_EXERCISE REQUIREMENTS_. Retype without any changes every line below, starting with the line containing "order: Sapindales" and going on through the last line of the items.

_RECORD SET_.
START

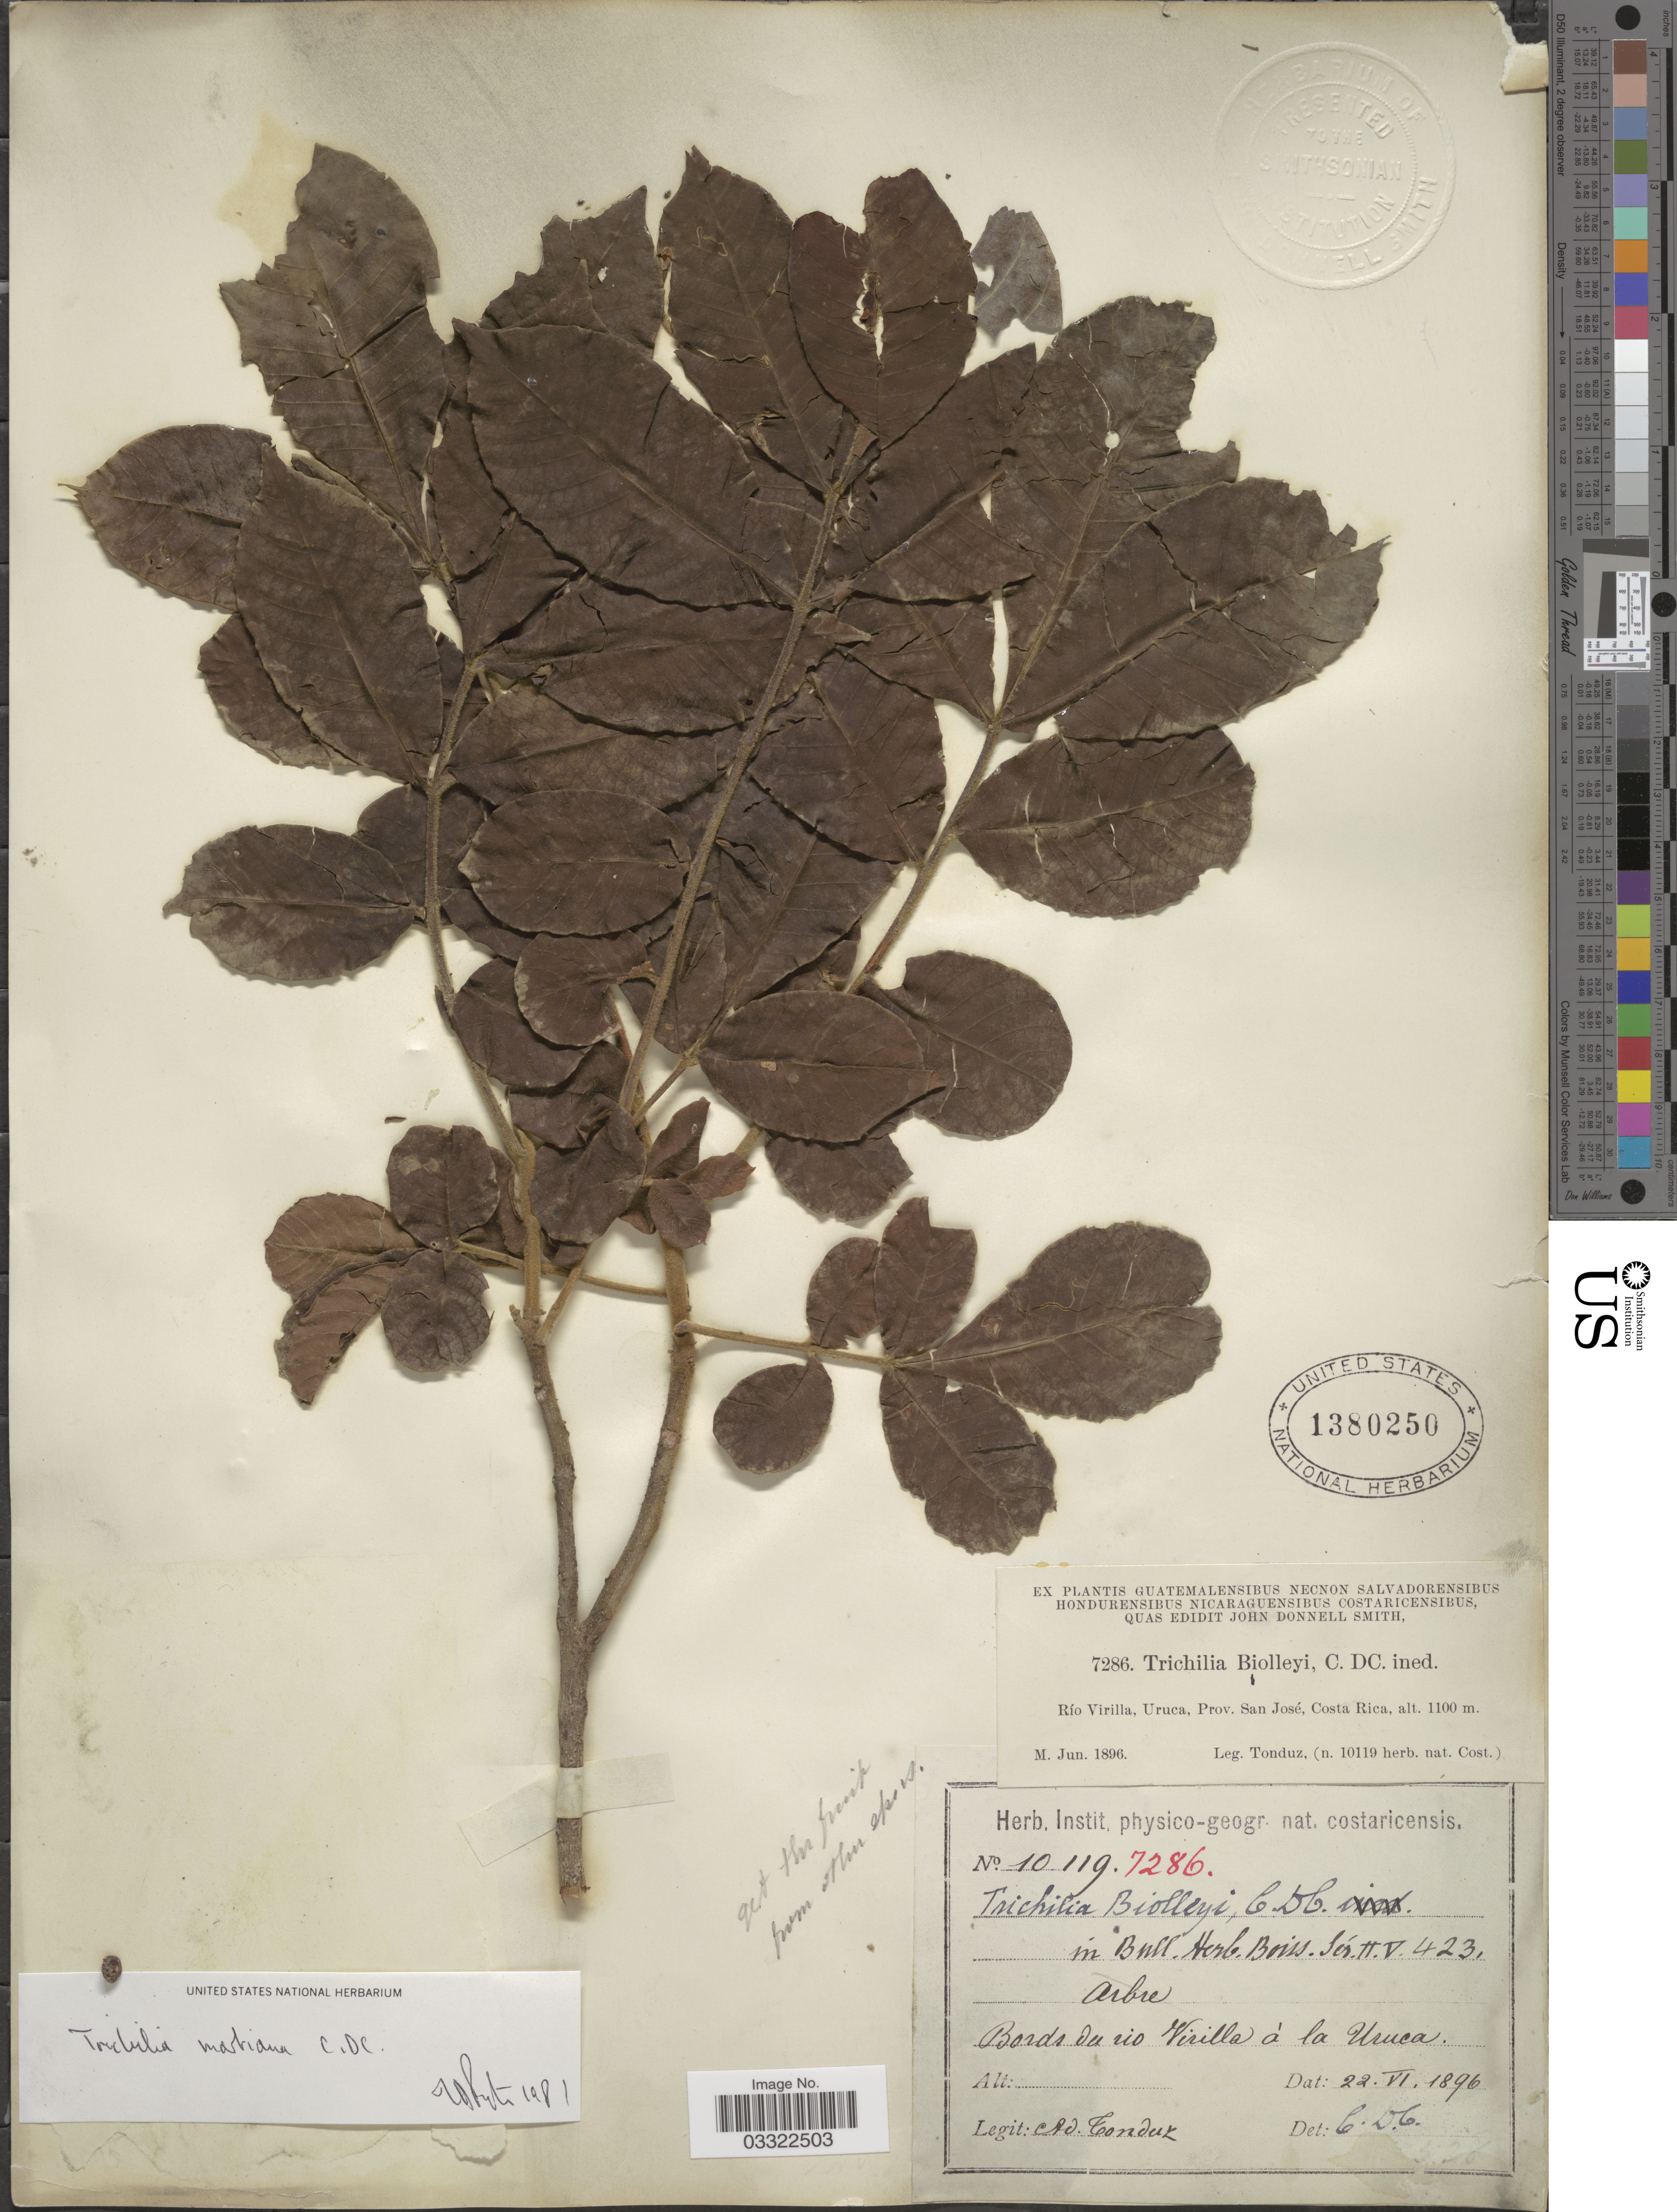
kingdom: Plantae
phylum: Tracheophyta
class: Magnoliopsida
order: Sapindales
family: Meliaceae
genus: Trichilia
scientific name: Trichilia martiana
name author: C. DC.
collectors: A. Tonduz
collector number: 10119/7286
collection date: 1896-06-22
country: Costa Rica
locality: Bords du rio Virilla á la Uruca.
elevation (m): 1100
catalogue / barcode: US 1380250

END

_ANSWER FOR THIS EXERCISE_.
order: Sapindales
family: Meliaceae
genus: Trichilia
scientific name: Trichilia martiana
name author: C. DC.
collectors: A. Tonduz
collector number: 10119/7286
collection date: 1896-06-22
country: Costa Rica
locality: Bords du rio Virilla á la Uruca.
elevation (m): 1100
catalogue / barcode: US 1380250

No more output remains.